Persistence has been the key to Evans’ life.

Evans recalls that during his USC years he received an anonymous so-called fan letter that included a racial slur and said, “If you go out there today we’re going to blow your brains out.”

Said Evans: “It didn’t stop me from going out and playing, but it made me think, ‘What is it about my skin color that would make somebody want to shoot me?’ And it just gave me another perspective into how evil and hateful people can be. You know that and deal with it, but you keep on kicking. You can’t let it stop you.

“Don’t let anyone tell you can’t do something.”

Evans has a new dream:

“My dream is to go to the Super Bowl and to win it and use it as a platform to go all around the world and tell people that they can make it. It’s as simple as that.

“That’s my dream. Whether it happens or not, I don’t know. But I ain’t giving up.”

Raider Notes

Running back Marcus Wilson, a sixth-round draft pick from Virginia, has been moved to strong safety. “We want to give him a chance to make our football team,” Coach Art Shell said.
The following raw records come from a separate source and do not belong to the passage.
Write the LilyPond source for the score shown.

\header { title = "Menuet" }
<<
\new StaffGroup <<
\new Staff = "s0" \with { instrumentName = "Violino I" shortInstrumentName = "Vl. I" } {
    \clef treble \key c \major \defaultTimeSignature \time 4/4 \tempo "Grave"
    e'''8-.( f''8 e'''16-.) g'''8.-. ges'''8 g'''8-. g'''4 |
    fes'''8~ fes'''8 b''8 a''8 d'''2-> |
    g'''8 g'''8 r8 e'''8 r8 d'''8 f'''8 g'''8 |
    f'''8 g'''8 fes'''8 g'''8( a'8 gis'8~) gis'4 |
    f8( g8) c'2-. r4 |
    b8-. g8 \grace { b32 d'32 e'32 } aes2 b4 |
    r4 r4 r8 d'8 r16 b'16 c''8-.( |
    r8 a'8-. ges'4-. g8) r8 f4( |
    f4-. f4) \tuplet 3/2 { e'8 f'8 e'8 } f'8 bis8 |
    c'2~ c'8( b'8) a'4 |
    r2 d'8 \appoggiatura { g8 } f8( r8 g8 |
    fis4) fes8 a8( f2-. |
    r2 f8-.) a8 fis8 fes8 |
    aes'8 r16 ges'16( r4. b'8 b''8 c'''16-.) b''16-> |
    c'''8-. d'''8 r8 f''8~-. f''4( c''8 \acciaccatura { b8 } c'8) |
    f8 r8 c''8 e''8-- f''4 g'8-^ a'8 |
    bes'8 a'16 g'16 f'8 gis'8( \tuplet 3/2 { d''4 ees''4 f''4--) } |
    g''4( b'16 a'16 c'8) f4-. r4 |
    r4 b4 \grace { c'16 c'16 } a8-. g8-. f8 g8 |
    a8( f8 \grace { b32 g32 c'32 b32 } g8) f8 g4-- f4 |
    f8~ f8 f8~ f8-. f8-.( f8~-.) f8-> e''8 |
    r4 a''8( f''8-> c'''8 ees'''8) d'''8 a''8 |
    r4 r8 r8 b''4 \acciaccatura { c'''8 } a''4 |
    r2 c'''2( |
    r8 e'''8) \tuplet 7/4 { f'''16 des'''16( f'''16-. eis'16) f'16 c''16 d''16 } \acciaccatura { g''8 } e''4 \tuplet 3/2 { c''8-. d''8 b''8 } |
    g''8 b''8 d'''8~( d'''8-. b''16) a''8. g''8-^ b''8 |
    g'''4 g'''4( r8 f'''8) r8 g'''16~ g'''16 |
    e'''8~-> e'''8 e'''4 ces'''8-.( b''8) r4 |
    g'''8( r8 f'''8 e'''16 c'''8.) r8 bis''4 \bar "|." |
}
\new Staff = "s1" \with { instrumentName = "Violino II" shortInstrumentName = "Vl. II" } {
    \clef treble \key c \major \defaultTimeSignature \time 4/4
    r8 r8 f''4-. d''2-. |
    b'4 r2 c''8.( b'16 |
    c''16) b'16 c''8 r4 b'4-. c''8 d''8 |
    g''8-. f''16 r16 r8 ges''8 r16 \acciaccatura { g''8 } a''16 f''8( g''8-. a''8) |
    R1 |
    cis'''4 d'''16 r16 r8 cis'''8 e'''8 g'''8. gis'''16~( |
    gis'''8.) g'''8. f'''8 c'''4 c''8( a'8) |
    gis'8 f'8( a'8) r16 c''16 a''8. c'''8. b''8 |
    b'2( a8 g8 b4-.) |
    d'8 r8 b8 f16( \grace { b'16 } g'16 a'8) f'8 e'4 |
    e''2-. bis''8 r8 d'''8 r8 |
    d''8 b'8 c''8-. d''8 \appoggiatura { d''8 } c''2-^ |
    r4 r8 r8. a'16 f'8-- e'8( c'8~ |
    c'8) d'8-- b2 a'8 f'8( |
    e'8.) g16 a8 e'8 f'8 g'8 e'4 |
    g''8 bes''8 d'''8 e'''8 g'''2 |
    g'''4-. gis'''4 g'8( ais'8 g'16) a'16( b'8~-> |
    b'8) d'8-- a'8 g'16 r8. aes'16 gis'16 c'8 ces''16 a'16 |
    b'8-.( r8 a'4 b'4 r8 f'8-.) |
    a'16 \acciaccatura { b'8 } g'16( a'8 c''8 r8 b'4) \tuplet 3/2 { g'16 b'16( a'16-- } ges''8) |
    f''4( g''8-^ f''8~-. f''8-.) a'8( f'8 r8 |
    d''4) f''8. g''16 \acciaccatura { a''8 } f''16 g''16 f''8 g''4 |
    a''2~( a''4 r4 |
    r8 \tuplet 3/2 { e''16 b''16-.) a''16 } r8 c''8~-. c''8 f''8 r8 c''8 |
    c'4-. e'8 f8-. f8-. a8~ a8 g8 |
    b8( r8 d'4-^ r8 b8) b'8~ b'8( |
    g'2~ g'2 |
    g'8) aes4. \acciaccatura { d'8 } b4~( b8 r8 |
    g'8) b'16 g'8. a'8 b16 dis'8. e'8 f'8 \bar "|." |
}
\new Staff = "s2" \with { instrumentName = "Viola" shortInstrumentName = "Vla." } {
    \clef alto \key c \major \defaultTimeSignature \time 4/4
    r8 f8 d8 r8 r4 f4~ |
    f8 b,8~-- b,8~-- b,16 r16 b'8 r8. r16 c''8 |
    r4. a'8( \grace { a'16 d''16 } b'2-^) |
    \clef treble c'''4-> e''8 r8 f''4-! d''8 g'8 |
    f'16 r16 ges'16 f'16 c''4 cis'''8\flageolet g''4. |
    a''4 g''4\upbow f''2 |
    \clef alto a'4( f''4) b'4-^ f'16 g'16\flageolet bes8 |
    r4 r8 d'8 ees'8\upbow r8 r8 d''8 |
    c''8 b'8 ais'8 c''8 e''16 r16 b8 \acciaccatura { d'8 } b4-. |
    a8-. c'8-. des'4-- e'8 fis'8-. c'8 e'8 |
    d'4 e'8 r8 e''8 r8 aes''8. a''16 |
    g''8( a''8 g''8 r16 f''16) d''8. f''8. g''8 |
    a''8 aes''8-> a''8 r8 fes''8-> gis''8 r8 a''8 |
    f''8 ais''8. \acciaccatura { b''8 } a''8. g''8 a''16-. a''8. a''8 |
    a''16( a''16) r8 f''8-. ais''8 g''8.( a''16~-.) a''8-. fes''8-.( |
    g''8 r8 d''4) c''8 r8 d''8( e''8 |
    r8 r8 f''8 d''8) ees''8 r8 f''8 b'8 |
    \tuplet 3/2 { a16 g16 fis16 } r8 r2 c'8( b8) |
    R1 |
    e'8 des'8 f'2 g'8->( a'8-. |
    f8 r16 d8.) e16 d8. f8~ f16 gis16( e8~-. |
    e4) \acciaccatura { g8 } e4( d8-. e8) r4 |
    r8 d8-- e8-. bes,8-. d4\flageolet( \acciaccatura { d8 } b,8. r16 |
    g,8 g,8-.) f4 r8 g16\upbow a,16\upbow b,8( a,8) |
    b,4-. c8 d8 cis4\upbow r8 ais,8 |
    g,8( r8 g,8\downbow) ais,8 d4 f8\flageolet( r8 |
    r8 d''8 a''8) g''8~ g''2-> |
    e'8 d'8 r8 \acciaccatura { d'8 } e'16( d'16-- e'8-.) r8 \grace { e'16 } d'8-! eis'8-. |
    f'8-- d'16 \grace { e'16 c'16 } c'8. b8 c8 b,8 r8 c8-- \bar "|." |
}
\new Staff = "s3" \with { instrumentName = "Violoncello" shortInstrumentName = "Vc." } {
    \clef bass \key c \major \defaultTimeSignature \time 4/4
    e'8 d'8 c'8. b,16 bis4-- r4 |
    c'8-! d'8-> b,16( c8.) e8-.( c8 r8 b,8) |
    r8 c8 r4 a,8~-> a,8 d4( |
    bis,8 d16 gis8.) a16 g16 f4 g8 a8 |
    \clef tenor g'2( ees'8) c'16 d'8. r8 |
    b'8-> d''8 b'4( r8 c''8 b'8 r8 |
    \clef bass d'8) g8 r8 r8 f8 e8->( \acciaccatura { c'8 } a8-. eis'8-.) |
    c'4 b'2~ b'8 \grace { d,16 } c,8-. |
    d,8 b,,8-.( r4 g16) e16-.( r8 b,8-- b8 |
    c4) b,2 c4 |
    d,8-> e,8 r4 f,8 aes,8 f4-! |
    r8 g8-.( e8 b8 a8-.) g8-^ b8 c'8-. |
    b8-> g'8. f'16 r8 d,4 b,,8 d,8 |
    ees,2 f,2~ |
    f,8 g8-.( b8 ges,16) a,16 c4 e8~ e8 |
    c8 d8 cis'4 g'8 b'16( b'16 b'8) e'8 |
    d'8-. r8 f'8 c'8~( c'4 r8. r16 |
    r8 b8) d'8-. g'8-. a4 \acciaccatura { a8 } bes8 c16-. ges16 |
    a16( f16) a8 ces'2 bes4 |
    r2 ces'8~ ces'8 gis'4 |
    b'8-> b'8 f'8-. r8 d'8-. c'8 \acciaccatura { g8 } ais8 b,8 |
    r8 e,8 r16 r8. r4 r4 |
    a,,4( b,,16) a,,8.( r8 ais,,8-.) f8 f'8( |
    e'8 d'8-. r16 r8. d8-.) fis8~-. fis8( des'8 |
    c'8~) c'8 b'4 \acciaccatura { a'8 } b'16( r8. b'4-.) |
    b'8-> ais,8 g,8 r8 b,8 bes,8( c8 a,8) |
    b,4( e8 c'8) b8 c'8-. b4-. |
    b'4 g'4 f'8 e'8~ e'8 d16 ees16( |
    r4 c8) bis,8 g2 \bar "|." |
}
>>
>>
A running back/defensive back in high school, Wilson played one game at defensive back in college. . . . Shell said that the Raiders have made little progress in contract negotiations with their five unsigned players: quarterback Steve Beuerlein, fullback Steve Smith, defensive end Greg Townsend, safety Vann McElroy and cornerback Mike Haynes. With less than a month remaining before the opener against the San Diego Chargers, has the situation reached a critical stage? “I’d hope they’d be getting antsy to get in here,” a Raider executive said. “They have to make a decision as to whether they want to be here.” . . . Guard John Gesek, who suffered a jammed neck during the Raiders’ 23-13 victory at San Francisco on Saturday, didn’t practice Monday.